Système de géolocalisation détourné de sa finalité : licenciement sans cause réelle et sérieuse

Un salarié a été engagé par la société d’exploitation du périphérique de Lyon en qualité d’agent de sécurité/viabilité.

Le salarié a été licencié pour faute grave dans les termes suivants:

« Par votre comportement indiscipliné qui vous a conduit le 09 mars 2010 à vous soustraire pendant deux heures  de votre tour de service pour quitter, sans autorisation de votre hiérarchie, votre secteur d’intervention pour vous rendre dans le local technique dédié aux équipes d’intervention du tunnel de la Croix rousse, vous avez commis un grave manquement incompatible avec la poursuite de votre contrat de travail. En effet, ainsi que nous l’avons solennellement rappelé en vous sanctionnant à deux reprises pour des faits similaires, la surveillance du tunnel de Fourvière qui est une zone à hauts risques interdit de vous éloigner de votre secteur d’intervention. »

Une note de service à destination des agents de sécurité faisait état de la mise en place d’un système de géolocalisation dans les véhicules mais dans un but purement commercial, conformément à la déclaration faite à la CNIL.

Que le suivi de l’activité des salariés de la société n’est pas mentionné au titre des finalités poursuivies.

Ainsi, la Cour d’appel de Lyon, dans un arrêt du 13 mars 2013, a estimé que :

« les éléments de la procédure disciplinaire menée par la société à l’encontre du salarié démontrent néanmoins que la société a utilisé ainsi le système de géolocalisation, puisqu’elle a sanctionné le salarié au vu du relevé des déplacement de son véhicule de service, opérant ainsi un détournement de finalité au regard de celle qui avait été portée à la connaissance du salarié.

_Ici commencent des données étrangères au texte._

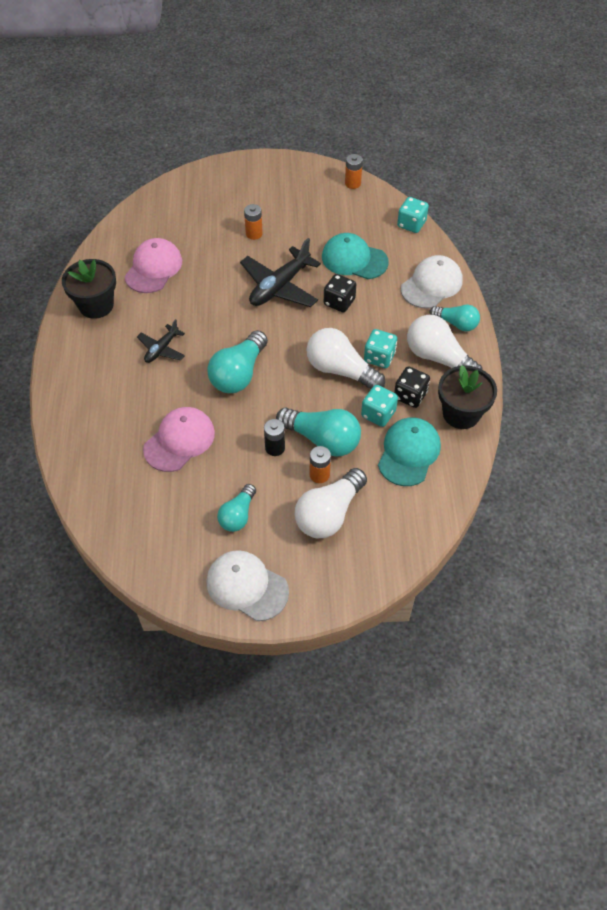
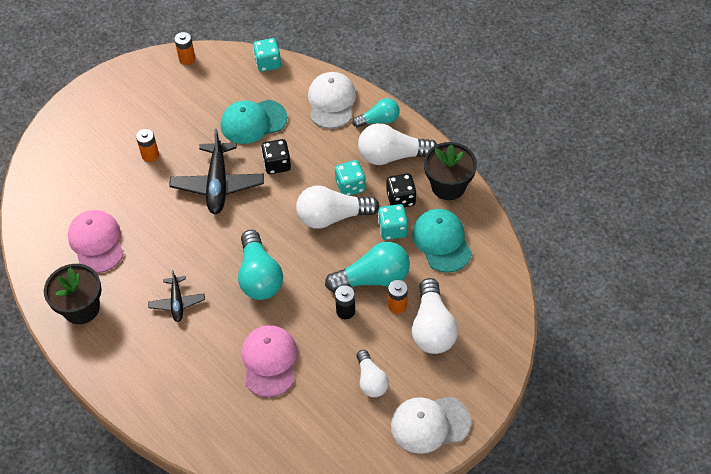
camera: 40 degrees left, 0 degrees up
(238, 515) = (371, 380): turquoise light bulb -> white light bulb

Ne pouvant utiliser ces données comme preuve du seul fait reproché au salarié, le licenciement est privé de cause réelle et sérieuse.

Autrement dit, l’entreprise a commis un détournement de finalité du système de géolocalisation qui avait été mis en place dans un but commercial et non pour contrôler l’activité des salariés.

Ainsi, la preuve des faits reprochés était fondée sur les seules données de géolocalisation ce qui privait le licenciement de cause réelle et sérieuse.